━━ PROVIDED INFORMATION
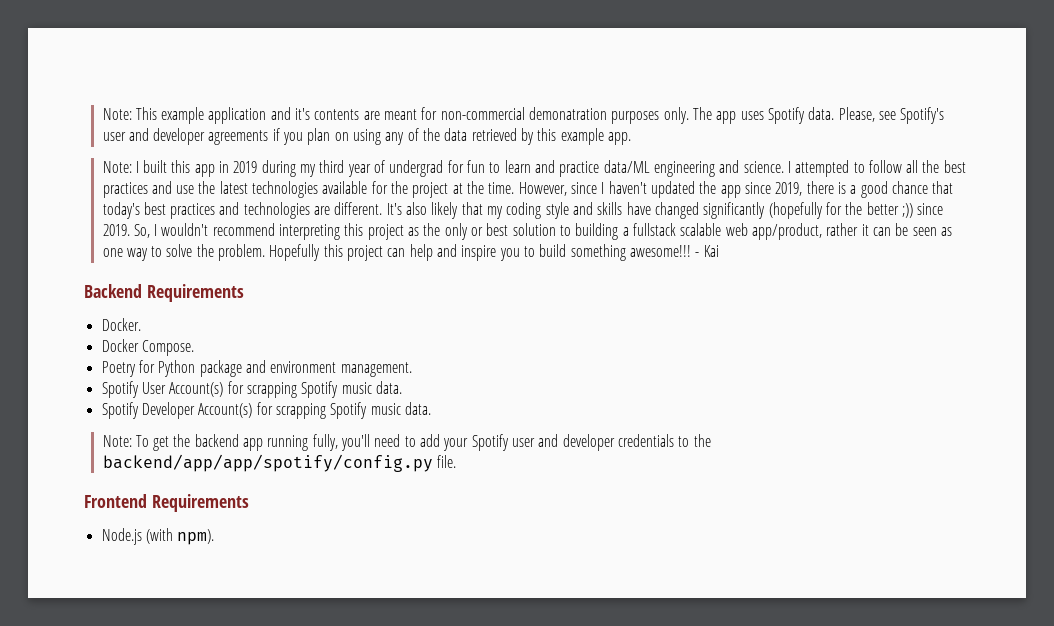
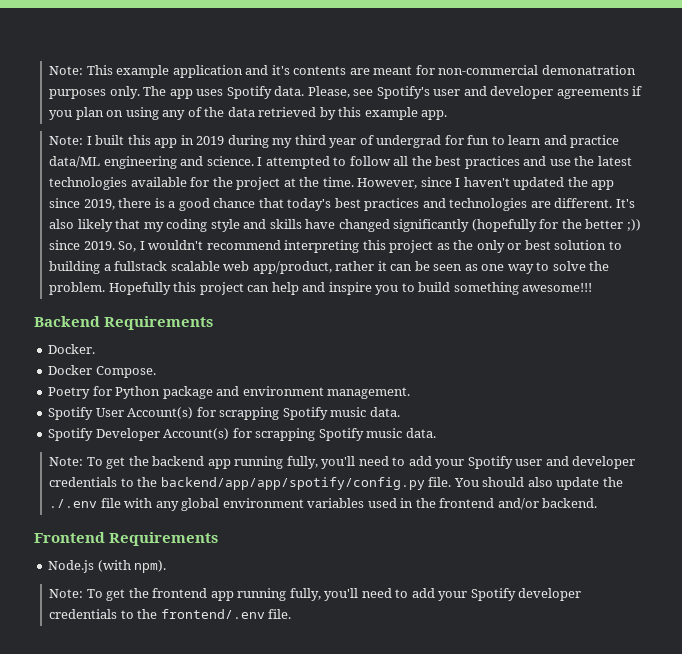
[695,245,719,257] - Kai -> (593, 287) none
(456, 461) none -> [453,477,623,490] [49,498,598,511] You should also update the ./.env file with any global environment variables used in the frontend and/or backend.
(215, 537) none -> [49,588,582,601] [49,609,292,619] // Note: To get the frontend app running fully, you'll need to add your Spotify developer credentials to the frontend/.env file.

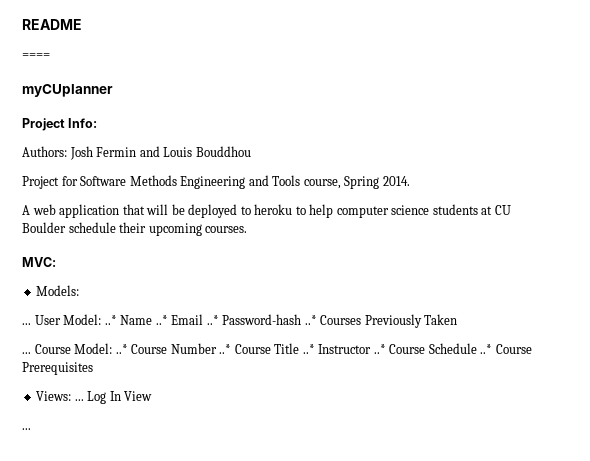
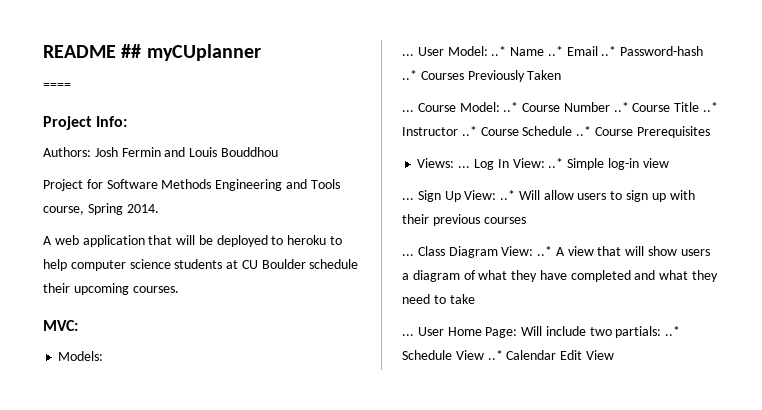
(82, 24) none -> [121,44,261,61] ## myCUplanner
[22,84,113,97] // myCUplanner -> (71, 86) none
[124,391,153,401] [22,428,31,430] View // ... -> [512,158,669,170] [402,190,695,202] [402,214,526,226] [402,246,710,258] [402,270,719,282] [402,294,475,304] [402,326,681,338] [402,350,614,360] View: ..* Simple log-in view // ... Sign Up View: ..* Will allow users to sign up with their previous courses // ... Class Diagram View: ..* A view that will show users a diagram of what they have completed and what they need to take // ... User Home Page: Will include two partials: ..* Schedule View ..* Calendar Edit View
━━━━
- **JOB**
Only one part of the material above is wanted: the lines from the one with "(456, 461) none" up to and including the one with "[22,84,113,97] // myCUplanner". Please copy them exactly, pictures left out.

- **SOLUTION TO THE PROBLEM**
(456, 461) none -> [453,477,623,490] [49,498,598,511] You should also update the ./.env file with any global environment variables used in the frontend and/or backend.
(215, 537) none -> [49,588,582,601] [49,609,292,619] // Note: To get the frontend app running fully, you'll need to add your Spotify developer credentials to the frontend/.env file.

(82, 24) none -> [121,44,261,61] ## myCUplanner
[22,84,113,97] // myCUplanner -> (71, 86) none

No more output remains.